Le 8 juillet 1815, Guillaume octroya au Duc le titre de Prince de Waterloo, transmissible par primo géniture masculine. Ultérieurement, les États généraux des Pays – Bas, par arrêté –loi du 29 septembre 1815, lui conférèrent irrévocablement et à perpétuité – ainsi qu’à ses héritiers légitimes au titre – la possession de 1 083 ha de bois domaniaux confisqués aux ecclésiastiques à la Révolution. Cette possession devait lui assurer un revenu annuel confortable pour mener une vie conforme à son rang. Elle forma la dotation Wellington, soumise au principe juridique du majorat napoléonien.
Ces terres se situent entre la ville de Nivelles et le lieu-dit des Quatre-Bras, au sud de Bruxelles. Le sol du champ de bataille n’a pas été retenu car il était la propriété de fermiers locaux. Lors du défrichement des bois, demandé par le Duc en 1817, ce dernier reçut une rente « publique », convertie plus tard (1988) en pleine propriété de 25 ha, prélevés sur la dotation.
Juridiquement, le majorat est une propriété assortie de deux restrictions :
– d’une part, cette propriété est inaliénable : le titulaire devait avoir des revenus stables mais non spéculer sur le bien lui-même. Il ne pouvait donc faire saisir la propriété, ni l’hypothéquer ni la vendre pour payer ses impôts.

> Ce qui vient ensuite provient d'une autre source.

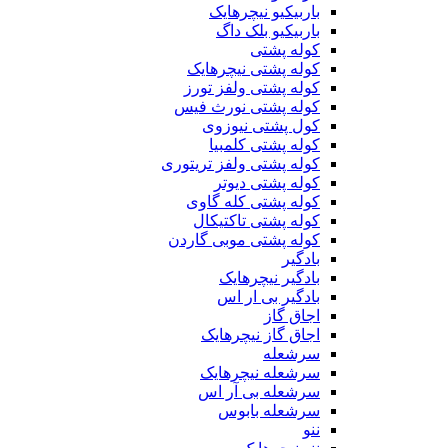
باربیکیو نیچرهایک
باربیکیو بلک داگ
کوله پشتی
کوله پشتی نیچرهایک
کوله پشتی ولفز تورز
کوله پشتی نورث فیس
کول پشتی نیوزوی
کوله پشتی کلمبیا
کوله پشتی ولفز تریتوری
کوله پشتی دیوتر
کوله پشتی کله گاوی
کوله پشتی تاکتیکال
کوله پشتی موبی گاردن
بادگیر
بادگیر نیچرهایک
بادگیر بی ار اس
اجاق گاز
اجاق گاز نیچرهایک
سرشعله
سرشعله نیچرهایک
سرشعله بی آر اس
سرشعله بابوس
ننو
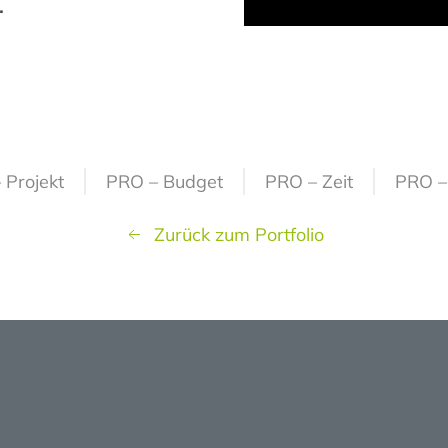
.
 Projekt
PRO – Budget
PRO – Zeit
PRO –
Zurück zum Portfolio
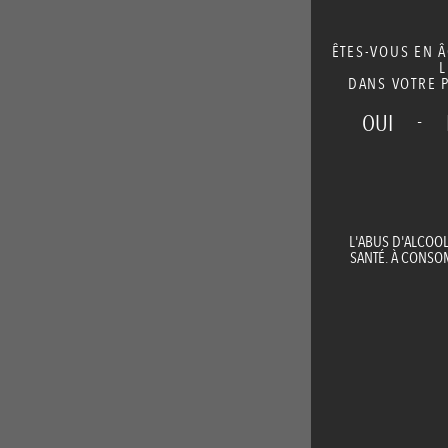
ÊTES-VOUS EN 
L
DANS VOTRE P
-
OUI
L'ABUS D'ALCOO
SANTÉ. À CONS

– d’autre part, cette propriété s’éteint avec l’extinction du titre (ici, Prince de Waterloo) auquel elle est attachée, ce qui entraîne dans cette hypothèse le droit de retour du bien au Domaine extraordinaire, à l’État. Mais la succession par primogéniture masculine n’a pas toujours été dévolue au descendant direct. Une interprétation « large » du principe a été privilégiée.
Le majorat n’est pas un usufruit, et c’est par erreur que le droit du titulaire fut souvent assimilé dans le passé à un usufruit. Cette confusion est née sans doute du fait que, pour le paiement des droits de succession, le duc de Wellington est assimilé à un usufruitier, ne pouvant pas vendre le bien et jouissant exclusivement des revenus de la dotation. Pour le reste, il paie, comme tout citoyen, ses impôts sur les revenus, et ne coûte rien à l’État belge.
Lors du passage à l’indépendance en 1830, la Belgique a repris ces dispositions à l’égard du Duc, d’autant qu’à l’époque il était Premier Ministre de Grande-Bretagne, elle-même garante de l’indépendance du pays. De plus, en 1831, Léopold de Saxe-Cobourg Gotha, apparenté à la famille royale britannique, devint le roi des Belges. Ceci renforça l’existence de la dotation dans le cadre de la nouvelle constitution belge qui adopta l’anoblissement sans pour autant qu’il y ait privilège rattaché au titre. Bref ! Aujourd’hui encore, le titre de prince de Waterloo et la dotation Wellington sont légalement le seul majorat en Belgique hérité des Pays-Bas.
Actuellement, des 83 exploitations agricoles établies sur ses terres, le Duc touche la somme moyenne de 125 000 € par an en fermages, baux et droits de chasse. Ces revenus sont considérés comme un usufruit et imposés annuellement. Par ailleurs, en cas de changement de titulaire au sein de la famille Wellington, l’héritier paie à l’état belge des droits de succession, comme non–résident, pouvant aller jusqu’à 60 %. Mais comme il ne peut pas disposer librement de son bien il se voit dans la nécessité d’emprunter pour faire face à ses obligations.
La dotation « protège » les terres contre tout envahissement résidentiel ou industriel, ce qui plaît aux protecteurs de la nature et aux fermiers. C’est peut-être aussi la raison pour laquelle personne ne soulève la question du rachat de ces terres par l’État belge, rachat qui se chiffrerait actuellement à plus de 120 millions d’euros.